See the caveats in the documentation: http://pandas.pydata.org/pandas-docs/stable/user_guide/indexing.html#returning-a-view-versus-a-copy
  import sys


In [177]:
#Sub1MW.csv

for technology in ["Hydro", "Other", "Solar", "Battery", "Wind"]:
    for scenario in ["SP", "CT", "ST", "LW"]:
        # Create df as a filter of df_csv
        df = df_Sub1MW[(df_Sub1MW['scenario'] == scenario) & (df_Sub1MW['tech'] == technology)]
        df['year'] = df['year'] + 2000
        
        #Merge df on grouped_regions. Drop index & GSP columns
        df = df.merge(grouped_regions, left_on = "etys_location", right_on = "index", how = 'left').drop(columns = ["index" , "etys_location"]).rename(columns = {0:"Region"})
        
        # Pivot to have years across the top
        df = pd.pivot_table(df, index='Region', columns= 'year', values='capacity', aggfunc = 'sum')
        
        # Export to CSV
        df.index.name = 'Primary'
        if technology == "Battery":
            filename = scenario + "-MxCapacity-" + "Storage" + ".csv"
        else:
            filename = scenario + "-MxCapacity-" + technology + ".csv"
        df.to_csv(r".\ETYS data\Output\Sub1MW\\" + filename, index=True, float_format='%.3f')

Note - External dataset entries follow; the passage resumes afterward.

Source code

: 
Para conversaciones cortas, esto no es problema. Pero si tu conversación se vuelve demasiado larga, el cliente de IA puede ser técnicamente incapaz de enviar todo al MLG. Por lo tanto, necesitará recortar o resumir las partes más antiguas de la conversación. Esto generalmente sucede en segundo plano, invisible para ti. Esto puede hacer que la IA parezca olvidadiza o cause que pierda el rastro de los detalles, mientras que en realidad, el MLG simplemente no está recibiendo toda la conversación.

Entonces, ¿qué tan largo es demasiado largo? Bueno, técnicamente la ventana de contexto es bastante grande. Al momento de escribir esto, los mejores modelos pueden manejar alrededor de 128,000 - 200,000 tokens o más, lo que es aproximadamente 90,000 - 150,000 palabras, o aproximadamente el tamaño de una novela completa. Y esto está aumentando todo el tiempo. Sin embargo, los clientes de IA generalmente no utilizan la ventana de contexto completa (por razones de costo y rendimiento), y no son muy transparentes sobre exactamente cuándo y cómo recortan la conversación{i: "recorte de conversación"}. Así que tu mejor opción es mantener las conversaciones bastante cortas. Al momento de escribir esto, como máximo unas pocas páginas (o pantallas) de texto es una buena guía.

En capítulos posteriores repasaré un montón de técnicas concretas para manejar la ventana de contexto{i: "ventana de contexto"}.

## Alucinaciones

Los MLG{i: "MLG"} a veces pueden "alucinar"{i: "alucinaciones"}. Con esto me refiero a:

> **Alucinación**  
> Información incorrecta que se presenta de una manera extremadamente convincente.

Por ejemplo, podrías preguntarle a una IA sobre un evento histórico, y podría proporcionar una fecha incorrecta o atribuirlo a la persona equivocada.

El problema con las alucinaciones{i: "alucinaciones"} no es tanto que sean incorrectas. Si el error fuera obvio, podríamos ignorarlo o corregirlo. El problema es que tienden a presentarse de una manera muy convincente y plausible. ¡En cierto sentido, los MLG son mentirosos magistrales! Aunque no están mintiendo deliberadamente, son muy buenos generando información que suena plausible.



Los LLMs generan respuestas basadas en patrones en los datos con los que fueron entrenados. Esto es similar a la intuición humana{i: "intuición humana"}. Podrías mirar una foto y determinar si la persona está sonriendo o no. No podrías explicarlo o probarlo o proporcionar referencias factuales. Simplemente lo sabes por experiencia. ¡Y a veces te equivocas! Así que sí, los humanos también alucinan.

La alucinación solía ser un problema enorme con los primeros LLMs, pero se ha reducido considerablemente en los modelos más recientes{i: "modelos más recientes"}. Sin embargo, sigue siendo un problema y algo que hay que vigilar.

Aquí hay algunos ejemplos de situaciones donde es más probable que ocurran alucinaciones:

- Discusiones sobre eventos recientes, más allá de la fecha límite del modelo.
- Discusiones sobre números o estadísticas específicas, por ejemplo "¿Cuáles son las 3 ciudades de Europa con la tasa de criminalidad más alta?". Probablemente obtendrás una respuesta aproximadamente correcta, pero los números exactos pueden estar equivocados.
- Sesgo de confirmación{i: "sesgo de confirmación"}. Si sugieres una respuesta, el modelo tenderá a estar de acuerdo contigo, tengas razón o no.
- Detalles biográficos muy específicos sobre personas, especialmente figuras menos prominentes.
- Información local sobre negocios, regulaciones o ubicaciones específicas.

A value is trying to be set on a copy of a slice from a DataFrame.
Try using .loc[row_indexer,col_indexer] = value instead

See the caveats in the documentation: http://pandas.pydata.org/pandas-docs/stable/user_guide/indexing.html#returning-a-view-versus-a-copy
  import sys


In [174]:
#DSR.csv

for scenario in ["SP", "CT", "ST", "LW"]:
    # Create df as a filter of df_csv
    df = df_DSR[(df_DSR['scenario'] == scenario)]
    df['year'] = df['year'] + 2000

    #Merge df on grouped_regions. Drop index & GSP columns
    df = df.merge(grouped_regions, left_on = "GSP", right_on = "index", how = 'left').drop(columns = ["index" , "GSP"]).rename(columns = {0:"Region"})
    
    # Pivot to have years across the top
    df = pd.pivot_table(df, index='Region', columns= 'year', values='DSR', aggfunc = 'sum')

    # Export to CSV
    df.index.name = 'Primary'
    filename = scenario + "-DSR-" + ".csv"
    df.to_csv(r".\ETYS data\Output\DSR\\" + filename, index=True, float_format='%.3f')

A value is trying to be set on a copy of a slice from a DataFrame.
Try using .loc[row_indexer,col_indexer] = value instead

See the caveats in the documentation: http://pandas.pydata.org/pandas-docs/stable/user_guide/indexing.html#returning-a-view-versus-a-copy
  


# QA

Note: The active dataset also includes transmission sites that we do not include in the Regional Visulisation. These start "T_", "M_" "B_EXTRA".